Max Marmi Carrara revisite la classique borne Pac-Man en la parant de marbre Tempesta, mêlant la nostalgie des années 80 à une élégance sculpturale pour une approche inédite du design de collection.
Si l’univers du jeu vidéo a souvent tendance à s’auto-répliquer, le design contemporain, lui, cultive l’art du contre-pied. À l’image de Max Marmi Carrara qui métamorphose une borne Pac-Man traditionnelle en l’habillant intégralement de marbre Tempesta. Le résultat transcende l’objet industriel pour flirter avec la pièce de musée. Derrière l’apparente simplicité de la démarche se dessine une tendance de fond : l’élévation d’icônes de la pop culture par l’usage de matériaux nobles et résolument luxueux.
L’icône arcade taillée dans le marbre
Fidèle à la silhouette du mythique Arcade Cabinet imaginé par Nolan Bushnell et Ted Dabney pour Atari, l’œuvre s’approprie le légendaire Pac-Man. Plutôt que de recourir au classique contreplaqué ou au plastique, Max Marmi Carrara fait le choix radical de la pierre naturelle. Le contraste opère instantanément : la fulgurance d’une mémoire ludique ancrée dans les années 80 se heurte à la permanence insondable de la matière.
L’ambition de ce projet ne réside pas dans la simple imitation du passé, mais dans sa requalification esthétique. Sublimée par ses veines naturelles, cette version en marbre revendique une posture statuaire, presque cérémoniale. Une prestance qui lui ouvre les portes des intérieurs les plus exclusifs. L’objet s’affranchit de sa fonction première de support de jeu pour s’imposer comme une véritable pièce de collection, voire une œuvre d’art à part entière.
La nostalgie élevée au rang de haute facture
Cette création s’inscrit en rupture au sein d’un marché où la borne Pac-Man prolifère sous des formats accessibles. Tandis que des acteurs comme Max & Co Arcade ou Arcade1Up multiplient les rééditions domestiques misant sur la fidélité de l’expérience originelle à grand renfort d’écrans LCD et de joysticks rétro, le studio italien emprunte une tout autre voie.
La dichotomie est saisissante. D’un côté, une borne conçue pour le jeu ; de l’autre, un monolithe pensé pour la contemplation. Ce pas de côté en dit long sur notre époque : la nostalgie ne se contente plus de raviver le passé. Elle le polit, le sacralise et le fige dans des matériaux traditionnellement dévolus à l’architecture, au luxe et à l’art sculptural.

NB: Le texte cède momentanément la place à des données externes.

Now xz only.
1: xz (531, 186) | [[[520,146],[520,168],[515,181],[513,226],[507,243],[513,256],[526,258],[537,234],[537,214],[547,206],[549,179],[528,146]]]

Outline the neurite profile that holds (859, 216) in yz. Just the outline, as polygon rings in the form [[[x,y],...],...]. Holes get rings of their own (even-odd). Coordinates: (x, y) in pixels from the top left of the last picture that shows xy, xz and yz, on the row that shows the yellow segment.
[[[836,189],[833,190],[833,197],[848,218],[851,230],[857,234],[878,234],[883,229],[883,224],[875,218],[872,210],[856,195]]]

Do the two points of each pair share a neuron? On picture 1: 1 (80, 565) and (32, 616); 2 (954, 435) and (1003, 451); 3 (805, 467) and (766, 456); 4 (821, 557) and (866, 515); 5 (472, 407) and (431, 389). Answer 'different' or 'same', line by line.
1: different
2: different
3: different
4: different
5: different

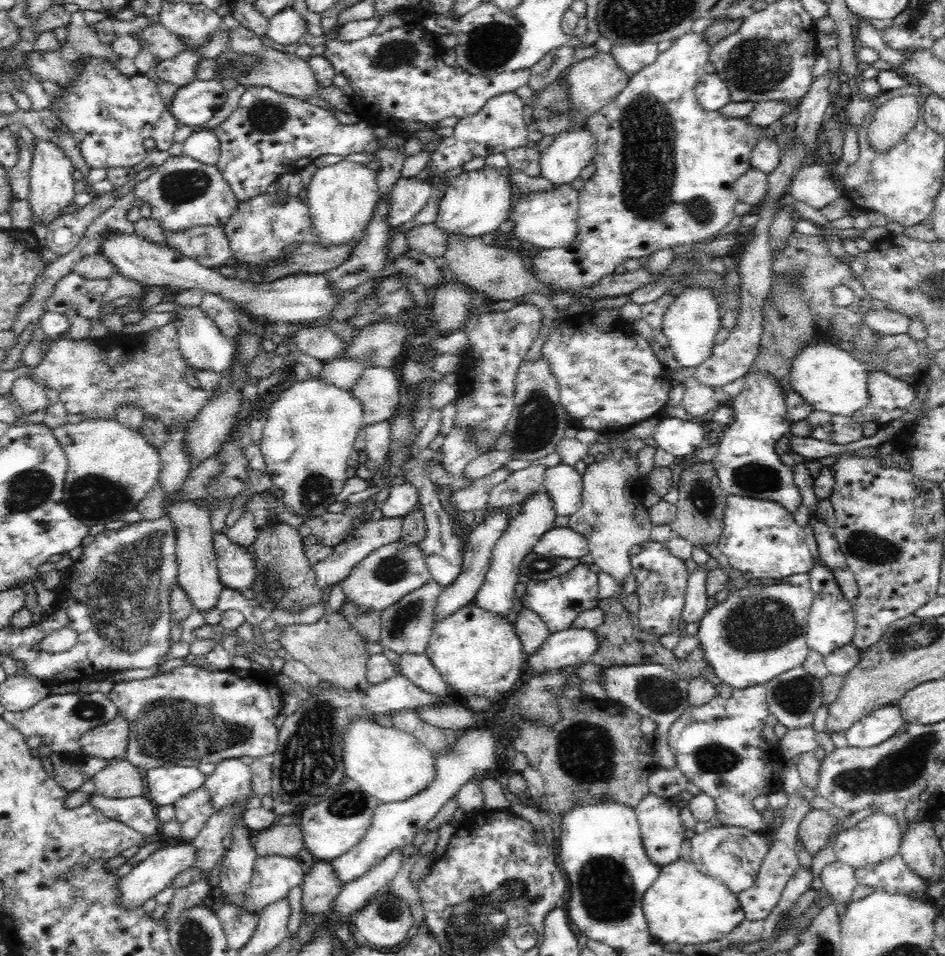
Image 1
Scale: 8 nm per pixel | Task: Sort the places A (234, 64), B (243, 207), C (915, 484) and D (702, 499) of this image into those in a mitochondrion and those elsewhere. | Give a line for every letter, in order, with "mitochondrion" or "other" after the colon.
A: mitochondrion
B: other
C: other
D: mitochondrion

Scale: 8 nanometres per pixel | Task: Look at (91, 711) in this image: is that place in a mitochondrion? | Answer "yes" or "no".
yes

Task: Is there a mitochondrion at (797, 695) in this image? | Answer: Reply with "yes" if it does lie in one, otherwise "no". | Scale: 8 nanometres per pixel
yes

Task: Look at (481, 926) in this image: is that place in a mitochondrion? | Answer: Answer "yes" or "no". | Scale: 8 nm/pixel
yes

Le Tempesta : un manifeste de design contemporain
Max Marmi Carrara démontre ici avec brio la force d’expression de la pierre naturelle. Le choix du marbre Tempesta, traversé par des veines puissantes, confère à l’ensemble une dimension qui dépasse largement le simple rhabillage décoratif. Au cœur d’un aménagement d’intérieur, cette borne agit comme un véritable manifeste, prouvant qu’un symbole populaire a toute sa place dans l’univers feutré de la pièce d’exception.
Une démarche radicale qui s’accompagne toutefois d’un parti pris clivant. En substituant la gravité du marbre à l’insouciance du jeu originel, l’objet gagne indéniablement en prestige ce qu’il perd en spontanéité. La borne ne se contente plus de faire écho à Pac-Man ; elle illustre la manière dont le design contemporain réécrit nos souvenirs, puisant dans un vocabulaire matériel autrefois réservé aux palais et aux galeries d’art pour figer l’éphémère dans l’éternité.